# Start of Text extract

# Here we go again.....



## kayaker (Jan 22, 2012)

I never thought I would be back here again. Didn't even realize that I was a member of this forum from my previous marriage until right now.
I guess I am just looking for a place to vent at the moment so please feel free to skip this if you like.

A little recap.... Years ago, my first wife turned out to be a lazy, cheating, lying, deadbeat mother that ended up giving me full custody of our now 16-year daughter. By the way, my daughter is a rock-solid kid that does great in school and I have no issues with her at all!

Not sure how to condense this current situation but I will give it a try.

This morning my wife tells me she is done and wants a divorce.

I am currently 46 years old. My daughter is 16. My wife is 45 and also has a 16-year-old daughter. We have two dogs, a house, a small family camper, and both kids have cars. I have my motorcycle and kayak.

We have been together for going on 11 years I think and have been married for around 7 years.
My wife was born and raised in another country and I was born and raised here in the US. 

My wife's previous marriage was a difficult one, to say the least, and I believe is the leading cause of stress and anxiety issues which also leads to an alcohol problem. In turn, the alcohol issues also turn into issues between us.

She is a very good-looking, very hard-working, and extremely devoted mother. She is not needy or spendy. When we first met, she did not even have a couch in the house she lived in. We were both in a low place and I think rather lonely. We became friends because our kids were friends in school and wanted to get together to play.

After a while, we kind of fell for each other. I always knew she had a drinking issue but it always seemed like it would come and go. The more I was there for her, the better things seemed to be. Long story short, guess I was stupid to think the drinking issue would eventually go away because it never has. Things between us have degraded a bit over the last couple of years. Some things are my fault, some are her's.

The thing is, I am more than willing to try and make things better. Go to counseling or just try anything. She is not. She does not believe in doctors or that any kind of counseling can help. I am a talker, she is not. I will tell her how I feel, but she will not.

We have both done things that I feel have fueled the fire that has gotten us where we are now. 

This past week has been a bit tuff for her but really not that big of a deal for most people. We had a family camping trip planned. She had been drinking this week also.

As a side note, when she drinks, she is a real asshole towards me and directs a lot of negitiveaty towards me.

I really did not want to go on this trip. My daugheter was fine with not going. Her daughter really wanted to go but could also pass if needed.

I asked my wife before we left about skipping this trip but she wanted to go anyway. Five minutes after we left the house I started to see how much she had really been drinking and I offerd at that moment to turn around and cancel the trip.

# End of Text extract
# Start of Material provided

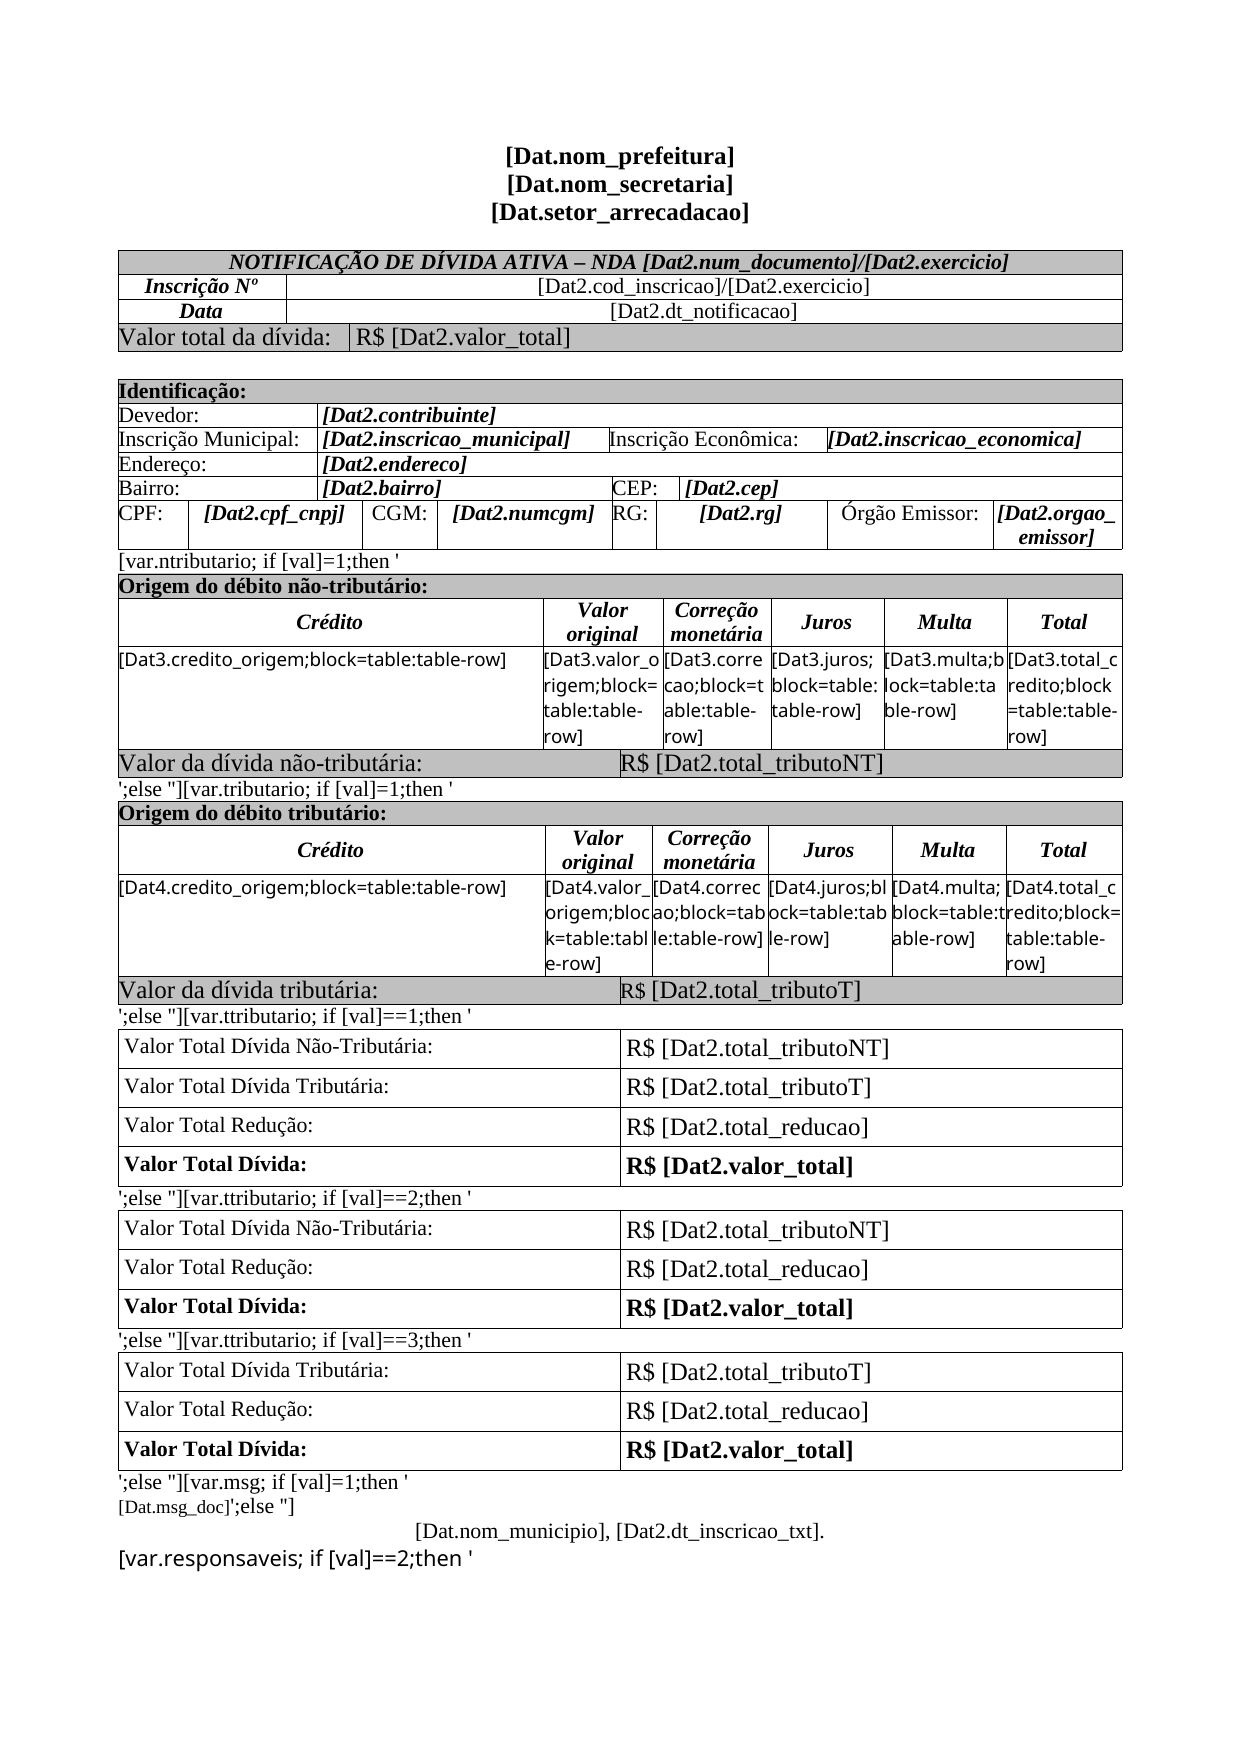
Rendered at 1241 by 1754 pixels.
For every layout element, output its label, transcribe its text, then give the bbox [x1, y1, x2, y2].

# End of Material provided

• Short exercise A: From the forum thread about the divorce, extract the passage starting at "I never thought" and ending at "wants a divorce.".
• Short exercise B: Pick up the forum thread about the divorce right after its final sentence and keep writing it.

• Reply A:
I never thought I would be back here again. Didn't even realize that I was a member of this forum from my previous marriage until right now.
I guess I am just looking for a place to vent at the moment so please feel free to skip this if you like.

A little recap.... Years ago, my first wife turned out to be a lazy, cheating, lying, deadbeat mother that ended up giving me full custody of our now 16-year daughter. By the way, my daughter is a rock-solid kid that does great in school and I have no issues with her at all!

Not sure how to condense this current situation but I will give it a try.

This morning my wife tells me she is done and wants a divorce.

• Reply B:
About an hour up the road she really started to show her her ass and caused me to pull off to the side of the interstate. At that point, I called the trip and said we were going home. I took the next exit and headed back to the house. Both kids were upset but not that I canceled the trip, it was how my wife was acting. I just finally lost my patience and said enough was enough. When we got home, needless to say, she let me have it!

This morning she got up and would not speak to me. I told her coffee was in the pot. A few words were spoken back and fourth which turned into more of a heated conversation. She told me she was done and wanted a divorce. I did not agree and said I would like to give anything a try. I would do counsleing, try a doctor or just anything that may improve our relationship. She said NO. That it would not do any good and she would not talk to anyone. She said she was done. Made me out to be an asshole and said how I would tell everyone lies about her.

I told her again that I did not agree and that I would like to try and make things better. But, if this was what she really wanted, I would not fight her on it and I would give her what she wants.

I'm really not sure what is going to happen now. If this ends our relationship, part of me will be very sad. But there is another part of me than may feel some relief. It will be hard to start again but I feel that my dog, my daughe,r and myself can do it and will have a future ahead of us.

The future of my wife..... I have my concerns for her, her daughter and even her dog.


----------



## newgirl11 (4 mo ago)

I would try to have a conversation with her about why she feels like she needs to drink all the time. If she opens up to you about it she maybe secretly asking you to help her. If she won't talk about it or try to get help there's not much you can do


----------



## jlg07 (Feb 24, 2017)

You cannot have a one-sided marriage. If she is hell bent on getting out and will not put in the work, there honestly isn't much you can do.
Have you ever directly confronted her about her drinking?
Her D must also be upset with her doing this all the time.
Does she have any family that could help you with an intervention of sorts?


----------



## kayaker (Jan 22, 2012)

No family here. Her family is on the other side of the world and she really is not that close with them anyway.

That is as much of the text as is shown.